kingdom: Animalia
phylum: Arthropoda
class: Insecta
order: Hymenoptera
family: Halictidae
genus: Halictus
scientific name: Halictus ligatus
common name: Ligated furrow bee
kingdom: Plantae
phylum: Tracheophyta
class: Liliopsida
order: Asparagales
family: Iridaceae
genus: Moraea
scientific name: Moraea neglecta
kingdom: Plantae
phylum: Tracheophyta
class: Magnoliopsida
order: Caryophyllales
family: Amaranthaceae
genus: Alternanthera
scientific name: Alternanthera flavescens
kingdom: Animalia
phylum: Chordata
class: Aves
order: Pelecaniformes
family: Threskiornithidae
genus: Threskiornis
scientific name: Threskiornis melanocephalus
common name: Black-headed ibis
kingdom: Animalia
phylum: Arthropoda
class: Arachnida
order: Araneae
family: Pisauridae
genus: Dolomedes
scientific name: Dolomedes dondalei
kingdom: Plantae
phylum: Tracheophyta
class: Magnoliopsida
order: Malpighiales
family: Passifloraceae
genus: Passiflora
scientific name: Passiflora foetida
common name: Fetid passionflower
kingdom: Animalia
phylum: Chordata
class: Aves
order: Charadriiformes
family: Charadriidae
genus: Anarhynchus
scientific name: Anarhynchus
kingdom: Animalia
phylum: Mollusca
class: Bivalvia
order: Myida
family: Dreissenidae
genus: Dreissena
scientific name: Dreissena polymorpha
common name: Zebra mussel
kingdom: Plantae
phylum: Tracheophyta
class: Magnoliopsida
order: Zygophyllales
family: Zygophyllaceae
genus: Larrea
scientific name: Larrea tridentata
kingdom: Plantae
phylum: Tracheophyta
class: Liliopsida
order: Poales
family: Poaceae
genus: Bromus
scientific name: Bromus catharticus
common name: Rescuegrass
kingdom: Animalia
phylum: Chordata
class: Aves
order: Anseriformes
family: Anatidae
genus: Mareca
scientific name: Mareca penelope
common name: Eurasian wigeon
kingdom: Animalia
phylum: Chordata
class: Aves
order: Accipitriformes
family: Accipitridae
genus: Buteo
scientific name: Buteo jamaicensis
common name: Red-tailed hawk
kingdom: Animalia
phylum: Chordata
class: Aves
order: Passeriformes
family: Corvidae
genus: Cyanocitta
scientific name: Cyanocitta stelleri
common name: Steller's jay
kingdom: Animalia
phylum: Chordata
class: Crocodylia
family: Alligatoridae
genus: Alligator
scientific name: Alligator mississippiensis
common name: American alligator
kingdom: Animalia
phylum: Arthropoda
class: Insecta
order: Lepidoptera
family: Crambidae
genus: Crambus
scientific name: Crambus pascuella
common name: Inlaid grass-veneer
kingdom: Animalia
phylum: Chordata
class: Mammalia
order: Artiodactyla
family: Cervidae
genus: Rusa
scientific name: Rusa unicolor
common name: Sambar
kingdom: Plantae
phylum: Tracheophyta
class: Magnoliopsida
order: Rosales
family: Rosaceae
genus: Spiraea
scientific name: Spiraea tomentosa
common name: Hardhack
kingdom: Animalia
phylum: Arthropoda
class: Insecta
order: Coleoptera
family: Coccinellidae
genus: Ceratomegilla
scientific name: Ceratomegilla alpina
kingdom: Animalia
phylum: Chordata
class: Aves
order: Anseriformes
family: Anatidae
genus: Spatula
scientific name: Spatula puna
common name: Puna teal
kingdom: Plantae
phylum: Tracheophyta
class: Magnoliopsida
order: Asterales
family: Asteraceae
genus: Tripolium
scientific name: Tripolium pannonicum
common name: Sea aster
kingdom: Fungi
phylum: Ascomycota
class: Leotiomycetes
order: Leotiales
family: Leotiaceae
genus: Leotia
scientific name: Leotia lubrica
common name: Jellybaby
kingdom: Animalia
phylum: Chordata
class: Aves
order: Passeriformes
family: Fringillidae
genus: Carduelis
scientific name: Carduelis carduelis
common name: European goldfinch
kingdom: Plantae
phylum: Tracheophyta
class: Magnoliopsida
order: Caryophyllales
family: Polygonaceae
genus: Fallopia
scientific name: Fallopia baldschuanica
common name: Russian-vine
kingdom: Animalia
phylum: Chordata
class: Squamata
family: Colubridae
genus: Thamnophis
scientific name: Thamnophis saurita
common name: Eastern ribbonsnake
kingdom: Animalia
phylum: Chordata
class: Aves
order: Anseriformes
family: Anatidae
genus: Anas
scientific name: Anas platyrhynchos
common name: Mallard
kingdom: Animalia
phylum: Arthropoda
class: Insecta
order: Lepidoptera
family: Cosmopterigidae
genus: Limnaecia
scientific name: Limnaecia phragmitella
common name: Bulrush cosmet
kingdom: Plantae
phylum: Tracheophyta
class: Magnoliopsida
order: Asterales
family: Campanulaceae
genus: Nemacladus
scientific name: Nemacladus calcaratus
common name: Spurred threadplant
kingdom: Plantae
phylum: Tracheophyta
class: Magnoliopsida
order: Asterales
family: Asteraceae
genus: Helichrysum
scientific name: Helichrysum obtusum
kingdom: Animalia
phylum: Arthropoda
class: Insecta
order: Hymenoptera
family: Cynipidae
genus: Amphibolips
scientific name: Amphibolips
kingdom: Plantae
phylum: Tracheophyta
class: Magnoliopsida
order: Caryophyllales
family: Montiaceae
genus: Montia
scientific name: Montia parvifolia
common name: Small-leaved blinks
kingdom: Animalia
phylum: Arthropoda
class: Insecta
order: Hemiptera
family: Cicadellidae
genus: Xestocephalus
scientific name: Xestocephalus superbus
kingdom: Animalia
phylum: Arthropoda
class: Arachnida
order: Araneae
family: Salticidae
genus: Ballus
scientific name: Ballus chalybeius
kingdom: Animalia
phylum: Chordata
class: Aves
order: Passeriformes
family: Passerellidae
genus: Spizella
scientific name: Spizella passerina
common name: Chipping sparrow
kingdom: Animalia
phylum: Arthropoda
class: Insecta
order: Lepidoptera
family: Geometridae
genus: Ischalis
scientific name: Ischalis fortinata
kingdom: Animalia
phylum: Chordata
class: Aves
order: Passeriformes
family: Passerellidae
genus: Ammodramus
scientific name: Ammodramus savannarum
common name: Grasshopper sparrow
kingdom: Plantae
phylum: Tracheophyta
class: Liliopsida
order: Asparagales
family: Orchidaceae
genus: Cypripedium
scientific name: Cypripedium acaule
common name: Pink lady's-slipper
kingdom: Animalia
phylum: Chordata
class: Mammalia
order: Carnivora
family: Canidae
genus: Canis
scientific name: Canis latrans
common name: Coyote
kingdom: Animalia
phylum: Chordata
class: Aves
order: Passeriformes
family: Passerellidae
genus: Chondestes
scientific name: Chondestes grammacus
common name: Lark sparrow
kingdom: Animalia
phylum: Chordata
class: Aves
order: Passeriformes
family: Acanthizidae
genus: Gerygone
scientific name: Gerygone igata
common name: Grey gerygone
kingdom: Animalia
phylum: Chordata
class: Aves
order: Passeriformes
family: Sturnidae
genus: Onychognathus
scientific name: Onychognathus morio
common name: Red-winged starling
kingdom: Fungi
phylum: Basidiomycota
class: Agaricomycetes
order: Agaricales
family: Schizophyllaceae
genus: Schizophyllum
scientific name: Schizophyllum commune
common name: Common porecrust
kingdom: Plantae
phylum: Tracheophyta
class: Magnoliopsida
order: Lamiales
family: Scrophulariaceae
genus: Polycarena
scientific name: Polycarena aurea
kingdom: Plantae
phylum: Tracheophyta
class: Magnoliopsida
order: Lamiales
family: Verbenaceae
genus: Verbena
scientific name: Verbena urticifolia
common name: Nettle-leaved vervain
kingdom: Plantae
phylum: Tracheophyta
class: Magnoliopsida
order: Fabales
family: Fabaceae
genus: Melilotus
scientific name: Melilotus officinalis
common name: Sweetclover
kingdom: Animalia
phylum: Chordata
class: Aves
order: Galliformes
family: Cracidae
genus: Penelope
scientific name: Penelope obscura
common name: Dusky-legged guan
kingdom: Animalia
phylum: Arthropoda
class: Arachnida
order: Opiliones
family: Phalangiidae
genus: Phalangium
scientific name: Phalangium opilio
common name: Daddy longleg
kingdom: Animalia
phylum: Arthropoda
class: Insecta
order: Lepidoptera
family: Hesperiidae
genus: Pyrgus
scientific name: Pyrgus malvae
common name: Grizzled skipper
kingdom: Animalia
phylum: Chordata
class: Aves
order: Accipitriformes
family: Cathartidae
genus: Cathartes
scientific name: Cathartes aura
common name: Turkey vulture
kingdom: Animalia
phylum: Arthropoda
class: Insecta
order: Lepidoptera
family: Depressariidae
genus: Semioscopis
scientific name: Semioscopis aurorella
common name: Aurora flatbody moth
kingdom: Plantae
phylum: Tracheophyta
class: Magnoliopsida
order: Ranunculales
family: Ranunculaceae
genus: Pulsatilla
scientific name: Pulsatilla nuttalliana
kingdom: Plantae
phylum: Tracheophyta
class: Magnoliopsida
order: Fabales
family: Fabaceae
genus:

******************************

Your instructions
Edit the records from the line with "genus: Helichrysum" up to and including the line with "genus: Onychognathus", putting "species name" wherever "scientific name" appears and leaving everything else unchanged. Give only those lines.

Task answer
genus: Helichrysum
species name: Helichrysum obtusum
kingdom: Animalia
phylum: Arthropoda
class: Insecta
order: Hymenoptera
family: Cynipidae
genus: Amphibolips
species name: Amphibolips
kingdom: Plantae
phylum: Tracheophyta
class: Magnoliopsida
order: Caryophyllales
family: Montiaceae
genus: Montia
species name: Montia parvifolia
common name: Small-leaved blinks
kingdom: Animalia
phylum: Arthropoda
class: Insecta
order: Hemiptera
family: Cicadellidae
genus: Xestocephalus
species name: Xestocephalus superbus
kingdom: Animalia
phylum: Arthropoda
class: Arachnida
order: Araneae
family: Salticidae
genus: Ballus
species name: Ballus chalybeius
kingdom: Animalia
phylum: Chordata
class: Aves
order: Passeriformes
family: Passerellidae
genus: Spizella
species name: Spizella passerina
common name: Chipping sparrow
kingdom: Animalia
phylum: Arthropoda
class: Insecta
order: Lepidoptera
family: Geometridae
genus: Ischalis
species name: Ischalis fortinata
kingdom: Animalia
phylum: Chordata
class: Aves
order: Passeriformes
family: Passerellidae
genus: Ammodramus
species name: Ammodramus savannarum
common name: Grasshopper sparrow
kingdom: Plantae
phylum: Tracheophyta
class: Liliopsida
order: Asparagales
family: Orchidaceae
genus: Cypripedium
species name: Cypripedium acaule
common name: Pink lady's-slipper
kingdom: Animalia
phylum: Chordata
class: Mammalia
order: Carnivora
family: Canidae
genus: Canis
species name: Canis latrans
common name: Coyote
kingdom: Animalia
phylum: Chordata
class: Aves
order: Passeriformes
family: Passerellidae
genus: Chondestes
species name: Chondestes grammacus
common name: Lark sparrow
kingdom: Animalia
phylum: Chordata
class: Aves
order: Passeriformes
family: Acanthizidae
genus: Gerygone
species name: Gerygone igata
common name: Grey gerygone
kingdom: Animalia
phylum: Chordata
class: Aves
order: Passeriformes
family: Sturnidae
genus: Onychognathus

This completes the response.